First cider kit

The Homebrew Forum

Help Support The Homebrew Forum:

This site may earn a commission from merchant affiliate links, including eBay, Amazon, and others.

Jacalou

Active Member
Joined
Aug 22, 2018
Messages
55
Reaction score
8
Morning all, my Bulldog 23l cider kit has been going for a week now with no sign of fermentation. I've just used a hydrometer and the reading is at 1.000 unfortunately I didn't take a reading when I started it. It's stored in the shed and I've been checking it every day, has it fermented and I just haven't noticed? Thanks for any replies.
 
I think it probably has.I made cider from my garden tree apples.og was 1046 finished at 1003 so around 1000 I think is done.
 
Thanks Davie, I've siphoned it into another bucket as per the instructions.
 
If it's down to 1.000, it's done.
As discussed before here on many an occasion, no bubbling through the airlock means nothing. Cider is not like beer - very often there is no froth/foam/krausen on top of the liquid.
The escaping CO2 will find the easiest way out of the vessel - just the weight of water in the airlock can allow the gas to escape around the lid of a bucket if it's not fully airtight...
 
Cheers VW, seems I have a lot to learn! Thank goodness for you lot!!
 
At the end of the day, a hydrometer is only a weighted glass cylinder, with a graduated piece of paper rolled up inside!
Check it against water at the appropriate temperature (normally 20 C), it should read 1.000.
A temperate difference of 2 c or more/less will affect the reading.
If that piece of paper moves, then obviously the reading will be wrong...

Stevenson-Reeves ones are usually fairly good, but as in all things, quality varies!
 
Cider turned out to be a damp squib! Got a glass demi John full and a load of bottles of the stuff and it's dead flat!
 
Cider turned out to be a damp squib, got a gallon glass demi john full and a load of bottles of it. It's all very flat!
 
Cider turned out to be a damp squib, got a gallon glass demi john full and a load of bottles of it. It's all very flat!

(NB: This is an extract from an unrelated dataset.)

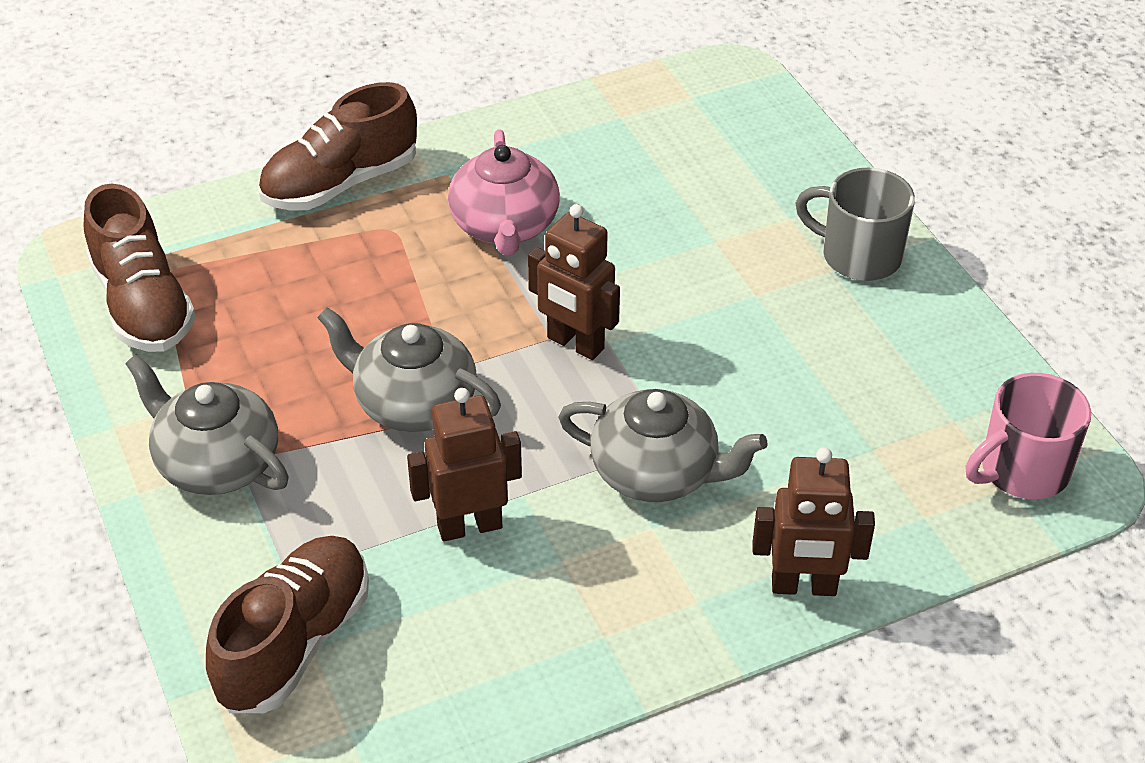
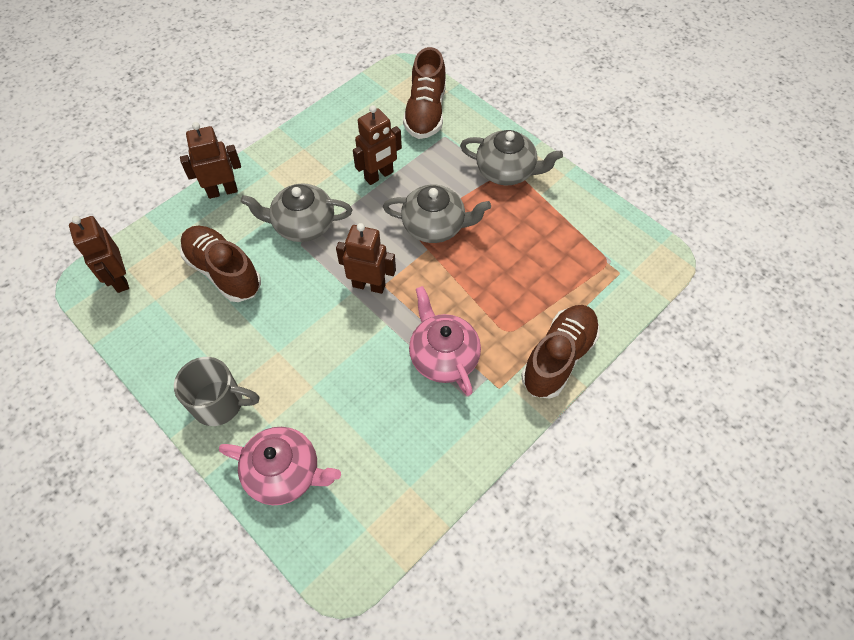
camera: 160 degrees right, 15 degrees up
(143, 305) = (603, 239): brown shoe -> brown shoe (223, 271)
(780, 165) = (284, 473): none -> pink teapot
(1022, 471) = (119, 279): pink mug -> brown robot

You need to add priming sugar and store in pressure resistant bottles for it to carbonate. Also it takes a good 10-14 days in the warm to carbonate. It does not obviously appear that you did so, as demi-johns are not designed to take pressure.
 
Got that Slid about the demi john, added sugar to the pressure resistant bottles and kept them in the house for well over 2 weeks with the same result.
 
Hi,How much priming suger per bottle did you use? I used 4g per 500ml swing top bottle.sounds like popping a champagne cork when I open them ! Does it taste sweet,as if maybe the priming suger hasnt fermented?
 
Hmm...should be fully carbed and sparkling. I'm not that experienced myself but if the priming suger hasnt fermented the yeast hasn't been able to complete the job.The only other thing would be that the bottles havn't held the pressure,due to leaking caps on glass or screwtops if your bottles are plastic? Need to create a little yeast suger fermentation in each bottle but not sure what the best way to go about that is,maybe an experienced forum member can help? Were any sulphites or cambden tablets added in the kit?(something that may stop the yeast)
 
Just had another think about this...use 500 ml of you cider in a sanitised bowl..sprinkle just a small amount of cider yeast into it and cover with some sanitised cling film,if your cider contains the original unfermented priming suger in an hour or two it will be bubbling, showing that the problem was yeast.if no ferment starts in bowl presume original priming suger was fermented but bottles did not hold pressure.